Almost four years ago BICO started to offer an alternative to styrofoam and polystyrene cutlery and food containers with the aim of helping to address the garbage problem facing Barbados.
In February 2012 the company introduced eco-friendly products from the UK-based company Vegware.
BICO Ltd had also introduced the Eco-Pak brand earlier this year, offering more affordable biodegradable products, compared to that of Vegware.
After a delay to allow for the sale of styrofoam and polystyrene products already imported, Government’s ban on those products took effect on August 1, 2019.
With BICO being well ahead of the curve with its Vegware products, Executive Chairman Edwin Thirwell told Barbados TODAY the ban had affected his company in a positive way.
“We were ready to take up the slack. We were the alternative,” said Thirlwell.
“We have seen a tremendous increase in that because we were there before people knew what it was. We were there ready with all the products and there was some forward thinking businesses out there that were using Vegware before it was necessary,” he said.

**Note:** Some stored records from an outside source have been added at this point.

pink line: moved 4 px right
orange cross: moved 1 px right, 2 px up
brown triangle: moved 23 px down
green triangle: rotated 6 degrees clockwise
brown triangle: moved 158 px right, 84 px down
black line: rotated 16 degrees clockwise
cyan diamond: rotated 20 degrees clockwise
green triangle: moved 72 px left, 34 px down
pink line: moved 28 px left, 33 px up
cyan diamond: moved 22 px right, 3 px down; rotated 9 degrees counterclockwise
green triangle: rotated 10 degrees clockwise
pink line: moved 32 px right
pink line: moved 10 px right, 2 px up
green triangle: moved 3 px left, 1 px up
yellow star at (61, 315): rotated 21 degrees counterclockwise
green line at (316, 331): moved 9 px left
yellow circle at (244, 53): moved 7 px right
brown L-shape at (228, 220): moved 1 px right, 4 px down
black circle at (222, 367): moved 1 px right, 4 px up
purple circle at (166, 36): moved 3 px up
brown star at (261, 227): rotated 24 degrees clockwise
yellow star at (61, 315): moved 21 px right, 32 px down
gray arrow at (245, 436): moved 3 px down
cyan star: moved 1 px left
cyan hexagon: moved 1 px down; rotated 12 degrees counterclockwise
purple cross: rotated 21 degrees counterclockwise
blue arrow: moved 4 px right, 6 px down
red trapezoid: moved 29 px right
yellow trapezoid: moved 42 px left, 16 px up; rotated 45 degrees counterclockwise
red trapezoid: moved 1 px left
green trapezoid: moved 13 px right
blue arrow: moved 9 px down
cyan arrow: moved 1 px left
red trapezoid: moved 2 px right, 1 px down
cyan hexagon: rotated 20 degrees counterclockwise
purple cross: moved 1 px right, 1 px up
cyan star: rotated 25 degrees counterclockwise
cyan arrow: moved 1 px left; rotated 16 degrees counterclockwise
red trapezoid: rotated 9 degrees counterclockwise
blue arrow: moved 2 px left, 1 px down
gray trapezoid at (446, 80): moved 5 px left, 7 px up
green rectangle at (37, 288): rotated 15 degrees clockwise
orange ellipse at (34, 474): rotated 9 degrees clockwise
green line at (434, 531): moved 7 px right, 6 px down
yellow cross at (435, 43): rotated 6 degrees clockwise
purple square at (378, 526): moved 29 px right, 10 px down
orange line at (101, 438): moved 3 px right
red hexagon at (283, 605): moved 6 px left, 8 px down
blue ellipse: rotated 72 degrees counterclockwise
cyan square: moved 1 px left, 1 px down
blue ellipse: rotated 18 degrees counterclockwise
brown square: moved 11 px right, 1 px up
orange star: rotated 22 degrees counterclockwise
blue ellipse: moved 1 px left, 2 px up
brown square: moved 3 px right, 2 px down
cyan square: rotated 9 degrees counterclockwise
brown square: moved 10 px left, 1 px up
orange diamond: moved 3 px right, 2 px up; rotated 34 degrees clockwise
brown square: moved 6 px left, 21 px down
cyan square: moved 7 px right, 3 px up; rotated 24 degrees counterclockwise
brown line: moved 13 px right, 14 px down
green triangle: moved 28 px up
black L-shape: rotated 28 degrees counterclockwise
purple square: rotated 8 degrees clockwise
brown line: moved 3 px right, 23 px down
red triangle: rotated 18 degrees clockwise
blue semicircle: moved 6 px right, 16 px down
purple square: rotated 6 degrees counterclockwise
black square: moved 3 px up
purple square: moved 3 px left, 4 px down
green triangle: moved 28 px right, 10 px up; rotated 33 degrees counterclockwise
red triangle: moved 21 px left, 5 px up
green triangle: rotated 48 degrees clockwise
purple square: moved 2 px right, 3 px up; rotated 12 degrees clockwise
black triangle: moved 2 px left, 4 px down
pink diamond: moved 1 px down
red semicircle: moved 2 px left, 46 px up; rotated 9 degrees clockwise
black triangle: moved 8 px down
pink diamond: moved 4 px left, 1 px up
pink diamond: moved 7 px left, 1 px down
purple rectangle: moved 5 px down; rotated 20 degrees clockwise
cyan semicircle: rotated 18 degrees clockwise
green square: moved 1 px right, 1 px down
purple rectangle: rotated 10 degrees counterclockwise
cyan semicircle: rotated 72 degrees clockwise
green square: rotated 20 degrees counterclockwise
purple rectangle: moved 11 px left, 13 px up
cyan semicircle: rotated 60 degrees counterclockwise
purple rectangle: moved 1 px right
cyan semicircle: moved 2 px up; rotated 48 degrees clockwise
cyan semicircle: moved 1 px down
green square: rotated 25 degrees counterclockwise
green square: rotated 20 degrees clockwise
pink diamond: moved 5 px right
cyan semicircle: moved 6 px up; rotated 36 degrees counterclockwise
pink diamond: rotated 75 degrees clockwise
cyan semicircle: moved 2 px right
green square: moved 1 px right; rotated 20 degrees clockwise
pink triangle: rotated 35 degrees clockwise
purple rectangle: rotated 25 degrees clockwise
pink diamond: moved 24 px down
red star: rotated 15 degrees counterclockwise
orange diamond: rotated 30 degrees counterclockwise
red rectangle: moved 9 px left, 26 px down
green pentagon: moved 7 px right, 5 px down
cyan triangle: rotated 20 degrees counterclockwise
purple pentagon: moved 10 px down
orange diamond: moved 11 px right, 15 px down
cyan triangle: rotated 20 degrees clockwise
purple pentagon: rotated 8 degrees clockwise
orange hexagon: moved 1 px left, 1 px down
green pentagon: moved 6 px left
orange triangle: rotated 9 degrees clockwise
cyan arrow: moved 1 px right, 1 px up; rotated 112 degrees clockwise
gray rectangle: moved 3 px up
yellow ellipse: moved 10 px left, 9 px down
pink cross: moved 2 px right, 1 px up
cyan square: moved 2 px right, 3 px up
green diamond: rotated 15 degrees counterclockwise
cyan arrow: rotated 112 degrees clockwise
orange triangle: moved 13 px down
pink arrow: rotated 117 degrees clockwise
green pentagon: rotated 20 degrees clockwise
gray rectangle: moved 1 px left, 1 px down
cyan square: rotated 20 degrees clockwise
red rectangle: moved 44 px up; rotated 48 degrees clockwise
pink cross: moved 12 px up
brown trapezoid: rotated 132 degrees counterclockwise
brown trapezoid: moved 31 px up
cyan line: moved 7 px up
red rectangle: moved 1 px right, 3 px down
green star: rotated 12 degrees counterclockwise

He said prior to investigations by the Barbados National Standard Institution (BNSI) and the Ministry of Small Business, Entrepreneurship and Commerce earlier this year, the sale of the Vegware products had taken a hit before bouncing back.
“Fortunately, now the Minister has stepped in and you can’t bring substandard products in . . . The fact is, we suffered from the fact that people called everything Vegware or Eco-Pak when it isn’t. If it goes wrong they say ‘this is Vegware and it is leaking’. But no, it is not, it never was in the first place,” said Thirlwell.
Since the ban on styrofoam, a number of people have also been complaining about the cost, but Thirwell said that was not the case now since the market had become more competitive and he was able to lower the prices on the Vegware products though they remained one of the more costly.
“The fact is, you get what you pay for,” he said.
Before the end of the year, the company is expected to introduce a “compostable on wheels” van that would be selling the items, said Thirlwell, as he declared, “we realized there was a need for it”.
“So in fact,we are ahead of the curve,” he added.